Qualche ragazzo non ce la fa più, non se la sente più di entrare nei blocchi, di vedere i letti a cassettoni, le latrine, le pareti graffiate, il filo spinato ovunque. Il campo è enorme, innevato, paradossalmente candido. Ma la foto dell’uomo o della donna conosciuto all’inizio della visita è sempre lì, davanti gli occhi, non esce più dalla mente. “In Italia c’è una grande cultura sulla resistenza e la deportazione, il passaggio adesso più importante è passare dalla conoscenza alla comprensione che tutto questo sia successo davvero”, spiega Oliviero Alotto.

Non parla più nessuno. In un vortice di sofferenza ci avviciniamo alle camere a gas, in fondo al campo di Birkenau. Alcune costruzioni sono crollate, ma non tutte. Entriamo nella più vicina, ben conservata, di mattoni scuri, dentro fa meno freddo. Una scritta invita al silenzio “in onore di chi qui ha ha perso la vita”. Le stanze del gas sono enormi, grigie, scure. Sul soffitto ci sono i bocchettoni dai quali usciva il gas. Adesso sono chiusi. Qualcuno preferisce uscire. Attraverso una stretta porta si arriva alle stanze dei forni. Sono grandi strutture, anch’esse di mattoni con gli sportelloni in ferro. Dei binari in acciaio aiutavano a buttarci i corpi dei cadaveri. Ad azionarli, ci spiegano, erano dei prigionieri ebrei, non i tedeschi. Uomini costretti a buttare nelle fiamme i propri fratelli.

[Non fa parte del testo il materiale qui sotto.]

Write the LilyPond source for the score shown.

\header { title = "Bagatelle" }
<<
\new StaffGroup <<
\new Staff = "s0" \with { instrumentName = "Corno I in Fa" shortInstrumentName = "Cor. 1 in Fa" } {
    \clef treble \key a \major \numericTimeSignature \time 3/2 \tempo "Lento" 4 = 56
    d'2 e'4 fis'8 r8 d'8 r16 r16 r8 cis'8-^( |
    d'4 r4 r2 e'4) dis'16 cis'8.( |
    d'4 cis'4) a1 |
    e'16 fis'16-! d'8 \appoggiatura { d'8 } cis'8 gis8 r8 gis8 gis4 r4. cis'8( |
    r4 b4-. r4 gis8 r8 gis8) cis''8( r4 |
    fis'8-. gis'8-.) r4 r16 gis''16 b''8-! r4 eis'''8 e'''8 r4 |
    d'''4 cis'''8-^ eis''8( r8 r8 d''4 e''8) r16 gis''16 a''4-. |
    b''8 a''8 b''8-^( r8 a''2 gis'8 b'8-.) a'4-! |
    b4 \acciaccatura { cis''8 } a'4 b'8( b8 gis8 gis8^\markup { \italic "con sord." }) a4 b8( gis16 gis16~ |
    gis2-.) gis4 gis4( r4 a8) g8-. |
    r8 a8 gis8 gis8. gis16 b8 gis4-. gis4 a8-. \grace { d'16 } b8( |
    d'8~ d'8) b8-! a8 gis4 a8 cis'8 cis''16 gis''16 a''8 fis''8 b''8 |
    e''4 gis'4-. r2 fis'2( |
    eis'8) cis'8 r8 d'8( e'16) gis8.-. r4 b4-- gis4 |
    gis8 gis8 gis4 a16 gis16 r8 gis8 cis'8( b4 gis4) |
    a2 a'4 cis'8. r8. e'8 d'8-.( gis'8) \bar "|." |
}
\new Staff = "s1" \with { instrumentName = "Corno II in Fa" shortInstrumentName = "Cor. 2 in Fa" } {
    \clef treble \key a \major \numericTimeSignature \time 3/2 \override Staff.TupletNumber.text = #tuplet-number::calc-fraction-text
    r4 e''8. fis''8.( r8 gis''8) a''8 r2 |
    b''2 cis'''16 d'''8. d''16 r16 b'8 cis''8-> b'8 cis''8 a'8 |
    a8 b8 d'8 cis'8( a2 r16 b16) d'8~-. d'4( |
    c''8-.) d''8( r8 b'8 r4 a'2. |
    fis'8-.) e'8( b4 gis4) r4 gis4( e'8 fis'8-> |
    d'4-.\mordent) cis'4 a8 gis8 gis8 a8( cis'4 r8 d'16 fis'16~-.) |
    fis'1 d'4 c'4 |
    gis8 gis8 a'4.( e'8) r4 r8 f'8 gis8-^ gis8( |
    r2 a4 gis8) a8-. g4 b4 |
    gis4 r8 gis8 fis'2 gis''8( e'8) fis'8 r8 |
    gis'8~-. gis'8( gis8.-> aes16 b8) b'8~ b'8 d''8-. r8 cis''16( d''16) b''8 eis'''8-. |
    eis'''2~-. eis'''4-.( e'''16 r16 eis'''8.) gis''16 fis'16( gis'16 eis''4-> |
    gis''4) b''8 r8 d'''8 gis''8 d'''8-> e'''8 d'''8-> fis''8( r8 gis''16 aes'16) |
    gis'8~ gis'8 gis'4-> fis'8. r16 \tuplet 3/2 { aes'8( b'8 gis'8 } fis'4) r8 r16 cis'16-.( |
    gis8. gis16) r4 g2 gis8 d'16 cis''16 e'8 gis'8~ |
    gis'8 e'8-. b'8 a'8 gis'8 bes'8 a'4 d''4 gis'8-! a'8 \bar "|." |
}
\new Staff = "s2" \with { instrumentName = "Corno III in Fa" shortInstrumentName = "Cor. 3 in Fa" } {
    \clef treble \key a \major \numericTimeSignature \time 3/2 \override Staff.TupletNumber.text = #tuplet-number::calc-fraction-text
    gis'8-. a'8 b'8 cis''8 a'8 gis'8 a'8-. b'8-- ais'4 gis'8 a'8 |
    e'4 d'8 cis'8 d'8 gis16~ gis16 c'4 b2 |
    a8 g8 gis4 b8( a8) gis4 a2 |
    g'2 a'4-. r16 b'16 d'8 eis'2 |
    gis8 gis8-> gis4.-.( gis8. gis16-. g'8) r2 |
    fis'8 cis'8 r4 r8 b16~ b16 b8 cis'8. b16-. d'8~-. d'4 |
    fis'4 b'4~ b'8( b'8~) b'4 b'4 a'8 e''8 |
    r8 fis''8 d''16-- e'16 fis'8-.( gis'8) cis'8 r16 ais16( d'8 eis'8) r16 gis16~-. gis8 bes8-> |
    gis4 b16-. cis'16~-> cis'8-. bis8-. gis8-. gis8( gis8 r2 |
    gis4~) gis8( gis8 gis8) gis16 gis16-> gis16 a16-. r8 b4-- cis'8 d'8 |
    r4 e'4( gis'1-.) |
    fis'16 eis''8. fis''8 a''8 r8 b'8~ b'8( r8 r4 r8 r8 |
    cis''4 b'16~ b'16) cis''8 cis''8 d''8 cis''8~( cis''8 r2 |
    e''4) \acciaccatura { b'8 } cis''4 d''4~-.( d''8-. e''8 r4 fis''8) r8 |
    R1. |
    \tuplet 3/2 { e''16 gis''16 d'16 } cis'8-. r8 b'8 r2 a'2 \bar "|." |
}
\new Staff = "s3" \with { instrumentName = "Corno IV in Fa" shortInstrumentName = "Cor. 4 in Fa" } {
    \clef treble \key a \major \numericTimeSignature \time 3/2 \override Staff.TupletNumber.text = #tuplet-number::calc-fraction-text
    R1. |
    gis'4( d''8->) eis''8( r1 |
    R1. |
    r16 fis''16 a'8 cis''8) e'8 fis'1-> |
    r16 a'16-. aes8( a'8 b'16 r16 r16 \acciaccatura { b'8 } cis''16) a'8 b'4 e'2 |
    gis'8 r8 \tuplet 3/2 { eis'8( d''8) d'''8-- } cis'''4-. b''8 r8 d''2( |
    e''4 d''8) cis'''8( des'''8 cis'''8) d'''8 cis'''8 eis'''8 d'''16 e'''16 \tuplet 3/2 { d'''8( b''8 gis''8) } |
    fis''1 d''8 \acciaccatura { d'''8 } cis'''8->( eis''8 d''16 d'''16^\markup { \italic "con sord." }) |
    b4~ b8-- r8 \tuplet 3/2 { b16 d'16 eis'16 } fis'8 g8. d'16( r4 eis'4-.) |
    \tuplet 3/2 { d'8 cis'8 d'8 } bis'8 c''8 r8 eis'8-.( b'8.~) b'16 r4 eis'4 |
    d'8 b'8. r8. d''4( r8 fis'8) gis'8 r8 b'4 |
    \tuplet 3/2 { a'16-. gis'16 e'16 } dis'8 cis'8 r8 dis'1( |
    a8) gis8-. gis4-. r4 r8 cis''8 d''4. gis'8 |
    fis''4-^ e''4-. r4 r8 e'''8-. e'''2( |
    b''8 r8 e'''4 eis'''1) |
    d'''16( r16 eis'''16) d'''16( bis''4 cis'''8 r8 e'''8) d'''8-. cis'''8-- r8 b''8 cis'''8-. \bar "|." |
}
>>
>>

Usciamo, fa freddo, ma si torna a respirare. Passiamo davanti al monumento della memoria di tutte le vittime dei fascismi dove si sta allestendo la cerimonia ufficiale di commemorazione. Qui apprendiamo che è venuto a mancare Kazimierz Smolen, sopravvissuto polacco del campo e anziano ex direttore del museo di Auschwitz. Smolen era tra i 7000 prigionieri che le truppe sovietiche trovarono ancora nel campo quando lo liberarono il 27 gennaio 1945. Numero di matricola 1327.

La visita si conclude alla cosiddetta “sauna”, l’ingresso posteriore del campo dove i deportati, una volta scesi dal treno, venivano spogliati, privati di tutti i loro averi (che venivano appunto sterilizzati nella “sauna”) e rasati. In fondo due muri ricoperti di fotografie, ma molto diverse da quelle della mattina. Ritraggono scene di vita quotidiana di donne, uomini, anziani e bambini. Sono felici, liberi, ridono. Sono le fotografie trovate nelle valigie dei deportati, prima che diventassero dei numeri, prima di perdere tutto.

Qui alcuni attori teatrali dell’associazione “Terra del fuoco” imbastiscono uno spettacolo per parlare della vita del campo, della quotidiana e folle disperazione dei prigionieri di Auschwitz. “È difficile, ma il nostro vuole essere un percorso educativo, vogliamo contribuire a costruire un cittadino più responsabile del domani”, spiega Alotto. “Da domani passiamo dalla memoria all’impegno per evitare il crearsi di quella che viene chiamata la “zona grigia” e di cui Primo Levi ha così bene tratteggiato i contorni nel libro ‘I sommersi e i salvati’. Al tempo del nazismo non c’erano solo vittime e carnefici, ma un substrato di un certo tipo di cultura che ha reso possibile le atrocità di Auschwitz e il diffondersi del virus del nazifascimo”. “Per questo proponiamo ai ragazzi di trasformare il pugno nello stomaco che provoca la visita ad un campo di sterminio in coscienza civica perché non capiti più”.